The Attorney General might not like it
DCMJ founder, Adam Eidinger, whose group was instrumental in initiating the Initiative 71 ballot to legalize possession of minimal amounts of marijuana in D.C., explained to the media it is a “form of civil disobedience.” He said the group of activists is quite concerned about Trump’s choice of Attorney General, Jeff Sessions, who has apparently roared about a plan to enforce federal law. Federal law states marijuana is dangerous and a Schedule 1 substance with no medicinal properties, and most definitely not legal.
It is not an anti-Trump protest
Eidinger made it very clear it is not an anti-Trump protest, nor do the group intend to disrupt the inauguration ceremony. Is it merely grabbing the tiger by the tail? And, if so, why make the plans public beforehand?

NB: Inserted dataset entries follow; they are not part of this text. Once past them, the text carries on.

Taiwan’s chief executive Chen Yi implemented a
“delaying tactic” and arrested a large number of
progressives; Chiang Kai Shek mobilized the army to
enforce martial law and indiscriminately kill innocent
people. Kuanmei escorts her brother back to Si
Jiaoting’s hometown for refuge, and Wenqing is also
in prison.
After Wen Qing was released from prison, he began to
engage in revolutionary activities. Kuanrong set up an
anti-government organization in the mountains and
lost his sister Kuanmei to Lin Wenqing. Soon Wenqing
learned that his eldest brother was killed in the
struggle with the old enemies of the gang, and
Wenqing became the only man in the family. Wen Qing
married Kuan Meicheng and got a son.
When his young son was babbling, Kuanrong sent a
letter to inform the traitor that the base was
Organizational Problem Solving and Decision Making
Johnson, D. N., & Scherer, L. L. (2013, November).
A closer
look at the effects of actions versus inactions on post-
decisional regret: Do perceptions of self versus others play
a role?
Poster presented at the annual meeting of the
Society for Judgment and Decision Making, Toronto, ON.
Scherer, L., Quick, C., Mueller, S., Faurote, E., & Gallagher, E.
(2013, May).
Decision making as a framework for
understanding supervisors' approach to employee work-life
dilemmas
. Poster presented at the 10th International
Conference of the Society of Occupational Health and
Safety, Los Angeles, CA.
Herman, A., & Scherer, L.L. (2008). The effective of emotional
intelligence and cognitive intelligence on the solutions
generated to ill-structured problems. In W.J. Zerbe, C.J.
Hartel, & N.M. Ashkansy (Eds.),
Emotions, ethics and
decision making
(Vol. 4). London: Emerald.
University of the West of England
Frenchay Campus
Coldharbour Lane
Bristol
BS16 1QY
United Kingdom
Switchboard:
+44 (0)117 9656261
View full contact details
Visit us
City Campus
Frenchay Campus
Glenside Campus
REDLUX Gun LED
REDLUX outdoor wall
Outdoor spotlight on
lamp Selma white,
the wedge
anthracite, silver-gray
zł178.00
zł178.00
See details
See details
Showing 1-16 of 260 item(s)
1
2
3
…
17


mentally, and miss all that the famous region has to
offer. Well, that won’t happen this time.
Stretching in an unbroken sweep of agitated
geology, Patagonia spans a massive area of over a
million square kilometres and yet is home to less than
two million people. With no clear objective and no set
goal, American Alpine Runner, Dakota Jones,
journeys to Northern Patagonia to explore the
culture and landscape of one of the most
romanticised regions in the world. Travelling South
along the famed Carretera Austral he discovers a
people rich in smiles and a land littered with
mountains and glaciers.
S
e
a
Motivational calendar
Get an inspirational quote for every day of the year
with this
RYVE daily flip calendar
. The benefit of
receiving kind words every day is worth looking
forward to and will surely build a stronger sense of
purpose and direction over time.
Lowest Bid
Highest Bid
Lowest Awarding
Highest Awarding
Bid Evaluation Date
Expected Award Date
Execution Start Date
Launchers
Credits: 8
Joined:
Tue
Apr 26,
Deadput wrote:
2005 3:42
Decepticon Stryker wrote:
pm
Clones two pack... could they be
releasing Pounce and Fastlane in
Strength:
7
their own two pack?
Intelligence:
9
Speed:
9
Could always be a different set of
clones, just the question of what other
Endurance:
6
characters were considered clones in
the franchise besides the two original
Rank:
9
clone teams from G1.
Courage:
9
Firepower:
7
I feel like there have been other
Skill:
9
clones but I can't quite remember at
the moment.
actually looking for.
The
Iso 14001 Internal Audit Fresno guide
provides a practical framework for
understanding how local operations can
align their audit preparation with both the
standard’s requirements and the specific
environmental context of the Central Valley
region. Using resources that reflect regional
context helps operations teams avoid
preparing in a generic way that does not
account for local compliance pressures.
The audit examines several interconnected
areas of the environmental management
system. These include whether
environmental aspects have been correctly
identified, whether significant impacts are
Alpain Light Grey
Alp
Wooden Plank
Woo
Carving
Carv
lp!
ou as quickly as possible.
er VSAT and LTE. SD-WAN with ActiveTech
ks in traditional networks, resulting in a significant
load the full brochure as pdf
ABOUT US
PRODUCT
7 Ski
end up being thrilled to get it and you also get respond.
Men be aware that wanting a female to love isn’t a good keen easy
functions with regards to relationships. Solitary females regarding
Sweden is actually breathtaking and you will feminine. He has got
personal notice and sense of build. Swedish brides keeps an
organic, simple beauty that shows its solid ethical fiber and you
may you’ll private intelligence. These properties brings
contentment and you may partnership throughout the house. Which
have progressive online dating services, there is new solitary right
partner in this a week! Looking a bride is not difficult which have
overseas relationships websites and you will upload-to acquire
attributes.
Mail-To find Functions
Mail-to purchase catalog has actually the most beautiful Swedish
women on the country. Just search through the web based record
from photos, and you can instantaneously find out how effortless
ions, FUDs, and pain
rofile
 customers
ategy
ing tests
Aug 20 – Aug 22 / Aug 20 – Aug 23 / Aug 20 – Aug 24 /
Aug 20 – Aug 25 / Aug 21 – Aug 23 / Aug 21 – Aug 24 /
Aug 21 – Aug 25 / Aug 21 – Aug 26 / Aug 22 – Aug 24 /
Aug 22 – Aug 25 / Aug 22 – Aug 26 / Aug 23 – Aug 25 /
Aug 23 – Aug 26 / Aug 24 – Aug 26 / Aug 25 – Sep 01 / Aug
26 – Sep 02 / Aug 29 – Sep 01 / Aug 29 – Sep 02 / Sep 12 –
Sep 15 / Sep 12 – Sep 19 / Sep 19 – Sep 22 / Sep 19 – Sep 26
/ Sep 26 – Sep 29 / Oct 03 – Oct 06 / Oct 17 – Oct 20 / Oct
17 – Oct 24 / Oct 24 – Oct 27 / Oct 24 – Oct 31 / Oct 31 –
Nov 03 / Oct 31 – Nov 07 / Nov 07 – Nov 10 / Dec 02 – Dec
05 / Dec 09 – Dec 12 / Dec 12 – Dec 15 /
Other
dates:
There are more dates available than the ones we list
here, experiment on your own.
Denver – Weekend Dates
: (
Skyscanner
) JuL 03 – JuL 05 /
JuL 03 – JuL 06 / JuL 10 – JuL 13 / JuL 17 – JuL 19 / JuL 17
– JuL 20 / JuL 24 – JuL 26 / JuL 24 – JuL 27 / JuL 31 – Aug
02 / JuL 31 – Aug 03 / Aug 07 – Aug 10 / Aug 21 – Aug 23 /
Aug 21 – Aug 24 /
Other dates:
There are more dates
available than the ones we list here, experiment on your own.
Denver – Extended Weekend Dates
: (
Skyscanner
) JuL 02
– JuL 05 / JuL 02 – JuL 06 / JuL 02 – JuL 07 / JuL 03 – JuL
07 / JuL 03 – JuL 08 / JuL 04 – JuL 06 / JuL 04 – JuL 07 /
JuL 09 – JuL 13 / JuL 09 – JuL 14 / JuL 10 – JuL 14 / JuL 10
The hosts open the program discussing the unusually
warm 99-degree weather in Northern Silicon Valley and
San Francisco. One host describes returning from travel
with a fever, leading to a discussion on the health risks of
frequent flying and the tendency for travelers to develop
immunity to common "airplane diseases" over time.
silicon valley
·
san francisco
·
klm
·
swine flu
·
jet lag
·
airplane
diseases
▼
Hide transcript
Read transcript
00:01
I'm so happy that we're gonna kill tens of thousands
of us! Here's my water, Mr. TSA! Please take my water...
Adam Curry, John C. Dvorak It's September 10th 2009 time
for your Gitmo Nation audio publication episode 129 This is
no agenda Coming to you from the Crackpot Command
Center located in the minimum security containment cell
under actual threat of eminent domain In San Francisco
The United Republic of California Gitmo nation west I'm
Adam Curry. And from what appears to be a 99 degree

Would a surprise not have been a safer option? Or is the idea of the pre-publicity the planned march could earn too attractive to pass up? The problem is that now everyone knows the plan, and surprises could be lying in store for the marchers unless they remain on the right side of the boundary between D.C. land and federal land. But then, perhaps that is exactly what the group is hoping for.
Why take the chance?
We will all have to wait and see how the march, labelled on Facebook as “The Inaugural #Trump420”, turns out.
Recreational use of marijuana is legal in seven states, plus Washington D.C., and more than 24 states have approved medicinal use of marijuana for certain conditions.
The media is sure to follow the event, and this is yet another cannabis cliff hanger, so watch this space!